It's worth noting that you can also unpack lists to positional arguments: f2(*[1,2])
mipadi almost 15 years

"dereference": the usual term, in this Python context, is "unpack". :)
Horus almost 12 years

This is great, just used it with argparse/__dict__ to make it really easy to do command line argument parsing directly into options for a class object.
dotancohen over 10 years

It seems that people are downvoting this as it answered the original question, not the rephrased question. I suggest just removing this post now.
Dave Hillier about 10 years

@dotancohen no it was never correct, it fails the second block of code that was always with the question.

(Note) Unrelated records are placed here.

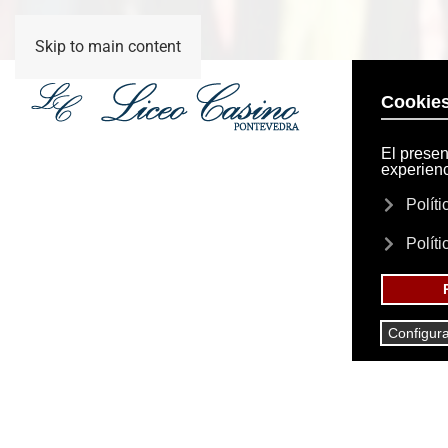
Skip to main content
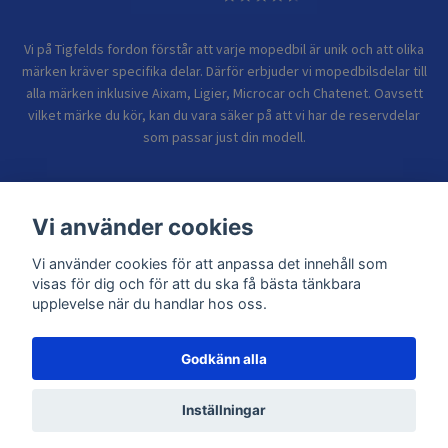
Vi på Tigfelds fordon förstår att varje mopedbil är unik och att olika
märken kräver specifika delar. Därför erbjuder vi mopedbilsdelar till
alla märken inklusive Aixam, Ligier, Microcar och Chatenet. Oavsett
vilket märke du kör, kan du vara säker på att vi har de reservdelar
som passar just din modell.
Bolagsinformation
Vi använder cookies
Vi använder cookies för att anpassa det innehåll som
Sidor
visas för dig och för att du ska få bästa tänkbara
upplevelse när du handlar hos oss.
Godkänn alla
© 2026 TIGFELDS FORDON
Inställningar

It took it too literally, the print was an example.
Richard almost 10 years

It is better to copy the relevant content of the link into your answer, rather than relying on the link surviving until the end of time.
llimllib almost 10 years

@Richard that's a deep philosophical opinion about the web, with which I couldn't disagree more heartily! Alas, I lack the space in this here margin to share my wonderful proof...
Richard almost 10 years

@llimllib, I shall have to ask Dr. Wiles then!
Mona Jalal almost 8 years

what is the reason we would want to unpack a dictionary when passing it as an argument to a function?
Thomas over 7 years

@MonaJalal To forward it to another function that takes **kwargs, for instance; it will expect an unpacked list of arguments, not just a dictionary of arguments.
Natecat over 7 years

It does answer the question though, it just doesn't do it via dictionary unpacking. His approach is perfectly valid based on the question posted.
Brōtsyorfuzthrāx over 6 years

@MonaJalal It can be useful if you want to do such as ast.literal_eval(someText), which could convert someText into a dictionary; then you could unpack it into a method (and someText could be previously parsed to match the keywords in the method better, if you want alias keywords or such). So, that would be one way to allow for data entry (done to trigger methods), where it doesn't require multiple forms, boxes, mouse-clicks, etc. in a fashion without editing .py files themselves all the time (and it's one example of possibly countless where unpacking a dictionary could be useful).
Martlark over 6 years

Using unpacking with print.format is particularly useful. eg: 'hello {greeting} {name}'.format( **{'name': 'Andrew', 'greeting': 'Mr'})
spencer about 5 years

Old question but still very relevant. Thanks for the detailed response. Do you know any ways to work around case 3? Meaning pythonically map the items of the dictionary to the function parameters, when there are more items in the dictionary than there are parameters?
David Parks about 5 years

@spencer a solution has been added to the answer.
R__raki__ almost 5 years

@Dave, how that param is converted into 'param' , i mean how a variable name is converted into string :-))
Dave Hillier almost 5 years

is that a question @user2728397?
R__raki__ almost 5 years

@DaveHillier yes, just curios , how internally a variable name is changed into string, this also happens when you pass a dictionary to a function call , all the keys which are strings are converted back into the variable names , how python internally does that, can it be done in the python interpreter or is it a just internal manipulation .
mins over 3 years

"The documentation of it sucks", unless your problem is to print "This parrot wouldn't VOOM if you put four million volts through it. E's bleedin' demised" using a dictionary. In that case it's perfect.
ali14 about 3 years

@Martlark Using template strings, it will be like: subst_dict = {'name': 'Andrew','greeting': 'Mr.'} title = 'hello $greeting $name' formatted_title = Template(title).substitute(**subst_dict)
Gulzar about 3 years

@Javier The solution was unpacking the dict. The question was passing dict as named params. Thus, future users, would still prefer the original, as it is more Googlable.
Dave Hillier about 3 years

Pretty certain someone else edited my original title regardless. At least this question is now protected.
Technophile over 2 years

@MonaJalal want to do it when calling a function that takes different named arguments depending on what configuration you want. Passing in e.g. None for any unused values will override any default values. A specific example is asyncssh.connect().